#### [TEXTO PARA LEITURA]
= = = =

Vozes do PS: - Muito bem!

O Sr. Rei Carp (PSD): - Sr. Presidente, peço a palavra.

O Sr. Presidente (Ferraz de Abreu): - Para que efeito, Sr. Deputado?

O Sr. Rol Carp (PSD): - Sr. Presidente, o Sr. Deputado Joel Hasse Ferreira...

O Sr. Presidente (Ferraz de Abreu): - Sr. Deputado, ainda não disse à Mesa para que efeito pretende usar da palavra. É para exercer o direito regimental de defesa da honra?

O Sr. Rui Carp (PSD): - Não, não.

O Sr. Presidente (Ferraz de Abreu): - Então, Sr. Deputado?

O Sr. Rui Carp (PSD): - O Sr. Deputado Joel Hasse Ferreira disse que se sentiu...

O Sr. Presidente (Ferraz de Abreu): - Sr. Deputado, não está a falar com o Sr. Deputado Joel Hasse Ferreira mas a dirigir-se à Mesa. Pede a palavra para que efeito?

O Sr. Rui Carp (PSD): - Ao abrigo do direito que tenho de esclarecer o Sr. Deputado Joel Hasse Ferreira que se sentiu...

O Sr. Presidente (Ferraz de Abreu): - O Sr. Deputado só tem direitos regimentais. Como esse direito não existe, pergunto, quer interpelar a Mesa ou exercer o direito regimental de defesa da honra?

O Sr. Rui Carp (PSD): - Sr. Presidente, quero interpelar a Mesa porque me sinto no direito...

O Sr. Presidente (Ferraz de Abreu): - Nesse caso, tem a palavra para interpelar a Mesa.

= = = =

#### [EXTRATO DE DADOS]
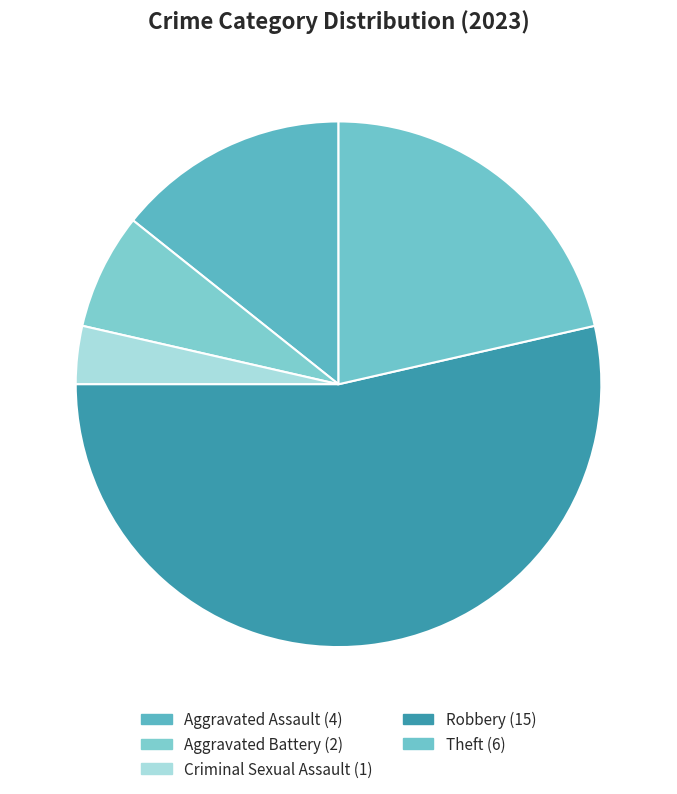

How many segments does this pie chart have?

5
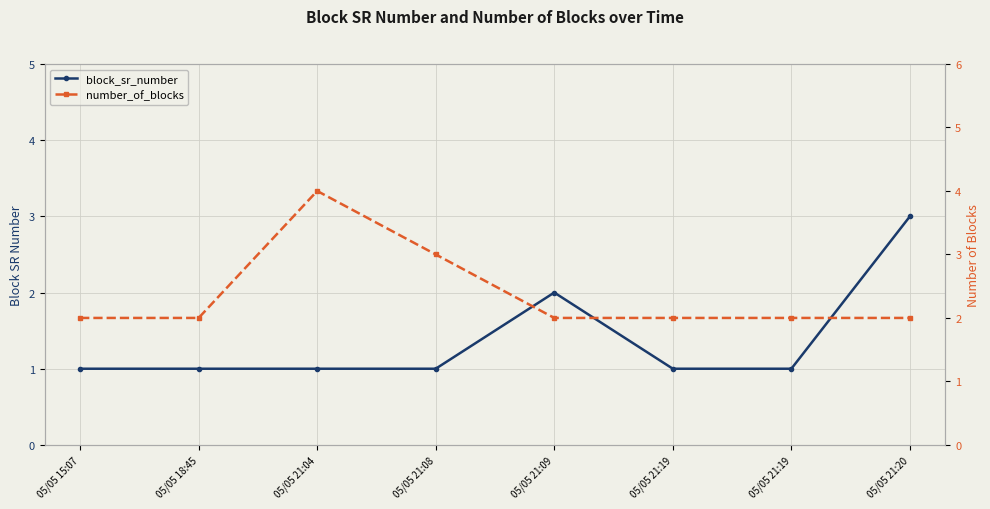

What is the value of the block_sr_number point at the 8th from the left?

3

= = = =

#### [LISTA DE TAREFAS]
1. Transcreva o trecho do excerto do debate que começa em "O Sr. Rui Carp (PSD): - Ao" e vai até "interpelar a Mesa.".
2. Segundo o excerto do debate, com que finalidade o Presidente concede, por fim, a palavra ao Sr. Rui Carp?
Os dados são um material à parte, sem ligação com o excerto do debate.

#### [RESPOSTAS POR TAREFA]
1.
O Sr. Rui Carp (PSD): - Ao abrigo do direito que tenho de esclarecer o Sr. Deputado Joel Hasse Ferreira que se sentiu...

O Sr. Presidente (Ferraz de Abreu): - O Sr. Deputado só tem direitos regimentais. Como esse direito não existe, pergunto, quer interpelar a Mesa ou exercer o direito regimental de defesa da honra?

O Sr. Rui Carp (PSD): - Sr. Presidente, quero interpelar a Mesa porque me sinto no direito...

O Sr. Presidente (Ferraz de Abreu): - Nesse caso, tem a palavra para interpelar a Mesa.

2. Para interpelar a Mesa.